Конечно, все мы хотели бы быть ничьими детьми, но не всегда это возможно. Время от времени мы признаем, что являемся плодом совокупления, то есть борьбы. Быть может, на сегодня мы — сыновья противоположности между духом кубизма и духом футуризма (иными словами, между ультрарациональной супертвердостью и ультраалогичной супертекучестью). Или же — противодействия тому и другому. (Всякое созидание, в том числе и созидание личности, есть итог противодействия совершенному действию: мы рождаемся от столкновения отца и матери и возникаем, силясь освободиться от первого и от второй.)

Все это мудрословие нужно мне, чтобы разыграть из себя историка, ну да неважно.
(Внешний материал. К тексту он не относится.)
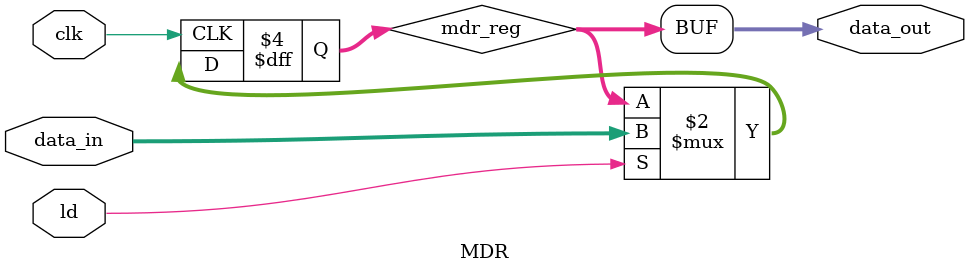
<source format=sv>
module MAR(input clk, input ld, input [31:0] address_in, output [31:0] address_out);
    reg [31:0] mar_reg;
    always @(posedge clk) begin
        if(ld) 
            mar_reg <= address_in;
    end
    assign address_out = mar_reg;
endmodule 


module memory(input clk, rw, input [31:0] address, data_in, output [31:0] data_out);
    reg [31:0] memory [0:4095];

    always @(posedge clk) begin
        if(rw)
            memory[address[11:0]] <= data;
    end

    assign data_out = memory[address[11:0]];

endmodule

module MDR(input clk, input ld, input [31:0] data_in, output [31:0] data_out);
    reg [31:0] mdr_reg;
    always @(posedge clk) begin
        if(ld) 
            mdr_reg <= data_in;
    end
    assign data_out = mdr_reg;
endmodule 
</source>
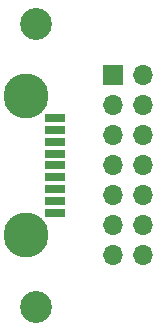
<source format=gts>
G04 #@! TF.GenerationSoftware,KiCad,Pcbnew,7.0.0-da2b9df05c~163~ubuntu22.04.1*
G04 #@! TF.CreationDate,2023-03-12T19:04:27+00:00*
G04 #@! TF.ProjectId,simpleadapter14m,73696d70-6c65-4616-9461-707465723134,rev?*
G04 #@! TF.SameCoordinates,Original*
G04 #@! TF.FileFunction,Soldermask,Top*
G04 #@! TF.FilePolarity,Negative*
%FSLAX46Y46*%
G04 Gerber Fmt 4.6, Leading zero omitted, Abs format (unit mm)*
G04 Created by KiCad (PCBNEW 7.0.0-da2b9df05c~163~ubuntu22.04.1) date 2023-03-12 19:04:27*
%MOMM*%
%LPD*%
G01*
G04 APERTURE LIST*
%ADD10C,0.001000*%
%ADD11R,1.800000X0.700000*%
%ADD12C,3.800000*%
%ADD13C,2.700000*%
%ADD14R,1.700000X1.700000*%
%ADD15O,1.700000X1.700000*%
G04 APERTURE END LIST*
D10*
X149177000Y-92350000D03*
X149177000Y-96850000D03*
D11*
X151626999Y-97599999D03*
X151626999Y-95599999D03*
X151626999Y-93599999D03*
X151626999Y-91599999D03*
X151626999Y-90599999D03*
X151626999Y-92599999D03*
X151626999Y-94599999D03*
X151626999Y-96599999D03*
X151626999Y-98599999D03*
D12*
X149177000Y-88750000D03*
X149177000Y-100450000D03*
D13*
X150000000Y-106600000D03*
X150000000Y-82600000D03*
D14*
X156499999Y-86979999D03*
D15*
X159039999Y-86979999D03*
X156499999Y-89519999D03*
X159039999Y-89519999D03*
X156499999Y-92059999D03*
X159039999Y-92059999D03*
X156499999Y-94599999D03*
X159039999Y-94599999D03*
X156499999Y-97139999D03*
X159039999Y-97139999D03*
X156499999Y-99679999D03*
X159039999Y-99679999D03*
X156499999Y-102219999D03*
X159039999Y-102219999D03*
M02*

</source>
Преемственность, наследственность, признание величия девятнадцатого столетия, авангардистского

173

геройства 1900 — 1914 годов и так далее — не будем больше об этом. Единственный закон развития есть закон неблагодарности.

По отношению к громовещательным и эфемерным школам, вырывшим пропасть между нами и девятнадцатым столетием, должно быть неблагодарными. Что же до великого взлета искусств прошлого века, то не станем забывать: восхищение стариной есть часто кичливое прикрытие собственной немощи. Обращаясь к девятнадцатому веку, век двадцатый поневоле должен исполниться презрения.

Вполне естественно, что, открывая путь двадцатому веку, практика (политическая) предшествовала искусству и теории.

Сегодня, пока искусство не обрело чувство внешнего мира и магии, политика открывает для себя чувство могущества и возможности, чувство, которого лишилась на долгом демократическом пути девятнадцатого века [...]

Мы — новые духи, мы жаждем вселенского и остерегаемся любых интернационалов. Поэтому стоит нам только начать разыгрывать из себя европейцев, как мы безнадежно ощущаем себя романцами. И никогда не забыть нам урока, данного одним жителем Востока. Однажды в разговоре мне случилось превознести величие и культуру некоторых зарубежных столиц. Бывший среди нас индиец перебил меня, предупредив: «Запомни, что для Индии Рим значит куда больше, чем Нью-Йорк».

Последнее заявление: мы западники до мозга костей. Мы питаем врожденное недоверие к Востоку и гордимся этим. С большой неприязнью отношусь я к танцу живота и азиатскому откровению. Устраивай меня вера в переселение душ, я желал бы получить душу Пифагора из его же собственных рук. (Таковы основные позиции, с которых при всей скромности и сдержанности мы готовимся, обещая при этом максимум усердия, провозглашать и развивать в настоящих тетрадях наиболее плодотворные начинания для века, коему наше поколение имеет честь положить начало.)